Mit zwei ungewöhnlichen Akzenten lenkt die Ausstellung „Paramoderne“ in der Bundeskunsthalle in Bonn neue Aufmerksamkeit auf die Geschichte der Lebensreform. Da ist zum einen der Auftakt mit dem berühmten Gemälde „Nuda Veritas“ von Gustav Klimt, mit dem der Jugendstil als künstlerischer und ideeller Strang in die Bewegung hineingeholt wird. Und da ist zum anderen das letzte Drittel der Exponate, das den Ausstrahlungen und Neuinterpretationen von „Lebensreform“ in den USA nachgeht und dabei viel Überraschendes zu Tage fördert. Zwischen diesen Polen zeigt die Ausstellung mit klaren Akzenten, worin die Modernität der Jugendaufbrüche bestand, welche Verbindungen es untereinander gab und woran bis heute aus guten Gründen angeknüpft wird. Für die notwendige Irritation sorgen Raumgestaltungen zu den ideologischen Abgründen der Liebe zur Natur und Abgeschiedenheit, sobald sich diese mit Engstirnigkeit, Rassenwahn und faschistischen Tendenzen verbanden.

Ausstellung
Wandervogel goes to California

Zwei Themen aus Hessen erfahren in der Ausstellung besondere Aufmerksamkeit: Die Wandervogel-Bewegung, jugendlicher Ausgangspunkt vieler Reformanliegen, ist eng mit den nordhessischen Orten Hoher Meißner (1913) und Jugendburg Ludwigstein (1920) verknüpft. Das Archiv der deutschen Jugendbewegung stellt zahlreiche Exponate aus dem ersten Drittel des 20. Jahrhundert zur Verfügung: vom Reformkittel bis zum Gemälde „Lichtgebet“ und vielen Einzelstücken, insbesondere aus den Nachlässen von Hugo „Fidus“ Höppener und Karl Wilhelm Diefenbach. Zudem wird die 1919 gegründete Frauensiedlung Loheland (Rhön) ausführlich gewürdigt. Als umfassende Reformeinrichtung kommen die dort praktizierten und gelehrten Berufsfelder Körperbildung, Landbau und Handwerk sowie speziell die Gymnastikausbildung in ihrer Gesamtheit in den Blick. Die Deutung als „Bauhaus der Frauen“, und damit als außerordentliche sozialpolitische Innovation, überzeugt auf Anhieb. Bis heute werden die historischen Sammlungen am historischen Ort eigenständig verwahrt.

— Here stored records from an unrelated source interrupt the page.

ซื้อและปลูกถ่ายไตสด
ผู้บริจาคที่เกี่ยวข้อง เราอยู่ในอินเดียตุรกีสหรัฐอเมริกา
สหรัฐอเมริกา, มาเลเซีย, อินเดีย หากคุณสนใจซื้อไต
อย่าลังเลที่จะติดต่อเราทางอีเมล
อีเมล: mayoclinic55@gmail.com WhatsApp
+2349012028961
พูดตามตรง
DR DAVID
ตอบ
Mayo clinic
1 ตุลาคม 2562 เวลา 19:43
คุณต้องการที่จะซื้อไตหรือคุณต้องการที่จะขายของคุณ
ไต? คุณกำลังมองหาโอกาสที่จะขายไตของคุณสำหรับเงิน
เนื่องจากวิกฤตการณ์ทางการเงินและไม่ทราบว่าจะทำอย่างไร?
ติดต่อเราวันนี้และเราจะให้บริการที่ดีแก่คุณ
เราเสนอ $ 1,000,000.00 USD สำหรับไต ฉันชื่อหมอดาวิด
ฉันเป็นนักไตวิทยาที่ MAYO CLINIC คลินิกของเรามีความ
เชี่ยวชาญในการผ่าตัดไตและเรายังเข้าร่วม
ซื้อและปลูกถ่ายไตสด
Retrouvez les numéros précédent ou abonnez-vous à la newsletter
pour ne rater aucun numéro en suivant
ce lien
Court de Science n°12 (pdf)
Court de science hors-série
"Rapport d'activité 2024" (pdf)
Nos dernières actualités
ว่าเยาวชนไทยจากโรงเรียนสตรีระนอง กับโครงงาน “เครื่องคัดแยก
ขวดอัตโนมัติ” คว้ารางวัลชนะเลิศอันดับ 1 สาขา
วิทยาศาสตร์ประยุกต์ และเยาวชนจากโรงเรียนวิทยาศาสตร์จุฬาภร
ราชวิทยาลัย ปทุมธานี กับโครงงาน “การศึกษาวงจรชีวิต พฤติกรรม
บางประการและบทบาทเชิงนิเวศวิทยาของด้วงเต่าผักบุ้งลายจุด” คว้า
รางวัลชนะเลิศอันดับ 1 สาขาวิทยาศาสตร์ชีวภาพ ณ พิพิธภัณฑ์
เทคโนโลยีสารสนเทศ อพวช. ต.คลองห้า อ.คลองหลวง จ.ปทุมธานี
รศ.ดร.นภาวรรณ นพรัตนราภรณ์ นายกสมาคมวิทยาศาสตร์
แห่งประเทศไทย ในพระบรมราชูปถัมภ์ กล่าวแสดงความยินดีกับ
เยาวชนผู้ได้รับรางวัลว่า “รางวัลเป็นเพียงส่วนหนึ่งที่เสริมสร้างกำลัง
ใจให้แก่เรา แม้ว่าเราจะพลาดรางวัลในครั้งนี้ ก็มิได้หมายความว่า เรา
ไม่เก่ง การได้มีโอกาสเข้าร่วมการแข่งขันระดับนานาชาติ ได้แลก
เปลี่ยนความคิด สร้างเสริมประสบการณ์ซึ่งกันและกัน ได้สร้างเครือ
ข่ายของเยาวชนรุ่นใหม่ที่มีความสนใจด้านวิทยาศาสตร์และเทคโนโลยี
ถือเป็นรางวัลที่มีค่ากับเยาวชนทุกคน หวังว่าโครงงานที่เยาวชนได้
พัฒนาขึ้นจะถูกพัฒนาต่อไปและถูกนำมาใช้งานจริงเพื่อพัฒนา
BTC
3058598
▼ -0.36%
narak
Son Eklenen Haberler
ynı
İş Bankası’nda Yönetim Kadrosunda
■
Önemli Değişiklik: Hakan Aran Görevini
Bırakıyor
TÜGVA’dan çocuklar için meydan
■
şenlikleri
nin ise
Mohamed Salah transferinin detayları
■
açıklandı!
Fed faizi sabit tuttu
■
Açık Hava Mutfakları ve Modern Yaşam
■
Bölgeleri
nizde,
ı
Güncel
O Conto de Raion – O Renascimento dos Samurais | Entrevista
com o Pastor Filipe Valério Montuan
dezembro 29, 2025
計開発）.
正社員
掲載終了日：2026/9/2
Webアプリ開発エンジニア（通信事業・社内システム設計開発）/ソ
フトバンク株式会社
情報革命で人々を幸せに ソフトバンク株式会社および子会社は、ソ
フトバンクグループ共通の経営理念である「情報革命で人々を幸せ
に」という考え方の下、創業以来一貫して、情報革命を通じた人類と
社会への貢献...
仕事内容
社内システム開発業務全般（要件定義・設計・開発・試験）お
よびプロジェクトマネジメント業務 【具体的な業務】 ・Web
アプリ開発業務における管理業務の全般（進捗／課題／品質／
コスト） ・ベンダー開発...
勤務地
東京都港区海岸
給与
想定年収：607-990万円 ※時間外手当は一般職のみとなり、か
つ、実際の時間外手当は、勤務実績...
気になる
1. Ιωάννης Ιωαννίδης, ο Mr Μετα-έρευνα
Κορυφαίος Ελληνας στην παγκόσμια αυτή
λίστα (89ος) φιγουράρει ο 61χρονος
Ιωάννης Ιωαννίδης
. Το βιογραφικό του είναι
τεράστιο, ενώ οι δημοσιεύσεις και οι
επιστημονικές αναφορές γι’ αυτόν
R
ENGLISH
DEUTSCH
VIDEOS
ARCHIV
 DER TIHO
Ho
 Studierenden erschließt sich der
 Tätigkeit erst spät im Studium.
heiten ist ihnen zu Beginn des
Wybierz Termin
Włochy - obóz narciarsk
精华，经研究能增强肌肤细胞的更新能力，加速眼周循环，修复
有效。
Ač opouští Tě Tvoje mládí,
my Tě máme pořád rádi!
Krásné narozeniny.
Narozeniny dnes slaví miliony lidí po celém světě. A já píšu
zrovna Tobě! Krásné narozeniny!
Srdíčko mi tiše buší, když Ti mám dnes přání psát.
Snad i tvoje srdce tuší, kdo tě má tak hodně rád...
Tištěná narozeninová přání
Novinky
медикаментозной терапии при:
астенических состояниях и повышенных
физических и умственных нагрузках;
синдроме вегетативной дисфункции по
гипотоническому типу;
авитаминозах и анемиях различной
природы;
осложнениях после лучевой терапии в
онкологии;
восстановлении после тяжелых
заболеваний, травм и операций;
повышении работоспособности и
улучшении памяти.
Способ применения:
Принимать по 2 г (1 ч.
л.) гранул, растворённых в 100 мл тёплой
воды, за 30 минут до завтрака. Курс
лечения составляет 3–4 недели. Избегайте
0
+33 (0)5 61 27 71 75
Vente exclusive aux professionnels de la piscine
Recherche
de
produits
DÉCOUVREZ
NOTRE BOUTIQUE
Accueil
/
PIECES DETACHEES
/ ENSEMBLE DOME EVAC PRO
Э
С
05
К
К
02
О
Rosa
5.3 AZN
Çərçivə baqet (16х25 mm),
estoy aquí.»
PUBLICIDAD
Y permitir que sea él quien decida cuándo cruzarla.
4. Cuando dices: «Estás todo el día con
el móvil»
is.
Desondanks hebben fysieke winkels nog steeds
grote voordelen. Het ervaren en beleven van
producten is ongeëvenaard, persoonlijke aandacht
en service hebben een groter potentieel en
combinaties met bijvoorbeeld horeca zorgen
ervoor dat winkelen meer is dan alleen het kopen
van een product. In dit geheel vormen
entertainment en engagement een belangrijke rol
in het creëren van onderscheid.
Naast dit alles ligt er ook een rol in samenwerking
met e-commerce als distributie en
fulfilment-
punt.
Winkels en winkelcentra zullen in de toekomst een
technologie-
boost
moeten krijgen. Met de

Welche rassistisch-ideologischen Schieflagen die Verabsolutierung von Natur, Ländlichkeit und Provinz in der Lebensreformbewegung hervorbrachte, zeigt eindrucksvoll die Installation zu dem Architekten Paul Schultze-Naumburg (1869–1949). Sein Werk repräsentiert in besonderer Weise den Weg von innovativen Anfängen der Lebensreform über völkische Tendenzen bis in die Mitte des Nationalsozialismus. In diesem Kontext wird auch der Rückzug des Philosophen Martin Heidegger (1889–1976) in den Schwarzwald als inszenierte Unentschiedenheit und Verantwortungslosigkeit problematisiert.

Der Transfer lebensreformerischer Praktiken und Ideen aus Deutschland nach Amerika, die „Kalifornication“, vermittelt sich über eine Fülle von Exponaten aller Genres. Einen prominenten Platz nimmt dabei die Figur des „Nature Boy“ ein. Dieses äußerst populäre Lied von Eden Ahbez hat eine reale, einflussreiche Gruppe von „Naturburschen“ zum Vorbild. Diese erprobten als Vorläufer der späteren Hippie-Bewegung an der Westküste Kaliforniens einen alternativen Lebensstil. Inspirationen dafür lieferte unter anderem Friedrich Wilhelm Pester (1885–1963), ein Auswanderer aus dem sächsischen Borna. Der ließ sich ab 1916 in einer grasgedeckten Hütte in Palm Canyon nieder. Er verzehrte, was er anbaute, spielte Gitarre usw. Seine Weltanschauung vermittelte er über Postkarten und brachte so die Lebensreform aus Deutschland nach Amerika. Popkulturelle Bezüge zur Hippie-Kultur vervollständigen das Gesamtbild.
Die Ausstellung ist noch bis zum 10. August 2025 in der Bundeskunsthalle in Bonn zu sehen.